• WORK REQUIRED: Start at the first line of the material. Repeat each line exactly through the one containing "## **transactionType**", then stop.

• THE RECORDS:

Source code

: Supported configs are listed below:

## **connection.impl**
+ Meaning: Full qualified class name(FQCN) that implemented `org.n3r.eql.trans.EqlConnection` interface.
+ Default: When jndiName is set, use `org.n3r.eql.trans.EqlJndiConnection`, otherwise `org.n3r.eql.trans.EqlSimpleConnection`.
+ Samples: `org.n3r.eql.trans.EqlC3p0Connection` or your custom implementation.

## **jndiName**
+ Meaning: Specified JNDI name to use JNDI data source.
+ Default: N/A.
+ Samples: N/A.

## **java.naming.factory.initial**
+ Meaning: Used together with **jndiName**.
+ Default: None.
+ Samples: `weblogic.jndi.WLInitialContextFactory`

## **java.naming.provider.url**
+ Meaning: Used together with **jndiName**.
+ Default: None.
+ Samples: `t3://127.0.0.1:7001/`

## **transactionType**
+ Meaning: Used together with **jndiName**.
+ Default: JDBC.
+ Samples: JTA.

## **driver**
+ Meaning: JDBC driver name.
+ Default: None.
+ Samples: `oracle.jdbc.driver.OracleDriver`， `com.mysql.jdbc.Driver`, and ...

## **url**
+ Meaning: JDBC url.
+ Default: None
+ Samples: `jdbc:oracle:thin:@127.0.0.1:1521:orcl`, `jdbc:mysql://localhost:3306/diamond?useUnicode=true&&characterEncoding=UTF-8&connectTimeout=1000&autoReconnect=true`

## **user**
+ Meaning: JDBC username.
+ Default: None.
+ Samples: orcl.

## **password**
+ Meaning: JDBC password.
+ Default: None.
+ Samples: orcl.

• EXERCISE RESULT:
Source code

: Supported configs are listed below:

## **connection.impl**
+ Meaning: Full qualified class name(FQCN) that implemented `org.n3r.eql.trans.EqlConnection` interface.
+ Default: When jndiName is set, use `org.n3r.eql.trans.EqlJndiConnection`, otherwise `org.n3r.eql.trans.EqlSimpleConnection`.
+ Samples: `org.n3r.eql.trans.EqlC3p0Connection` or your custom implementation.

## **jndiName**
+ Meaning: Specified JNDI name to use JNDI data source.
+ Default: N/A.
+ Samples: N/A.

## **java.naming.factory.initial**
+ Meaning: Used together with **jndiName**.
+ Default: None.
+ Samples: `weblogic.jndi.WLInitialContextFactory`

## **java.naming.provider.url**
+ Meaning: Used together with **jndiName**.
+ Default: None.
+ Samples: `t3://127.0.0.1:7001/`

## **transactionType**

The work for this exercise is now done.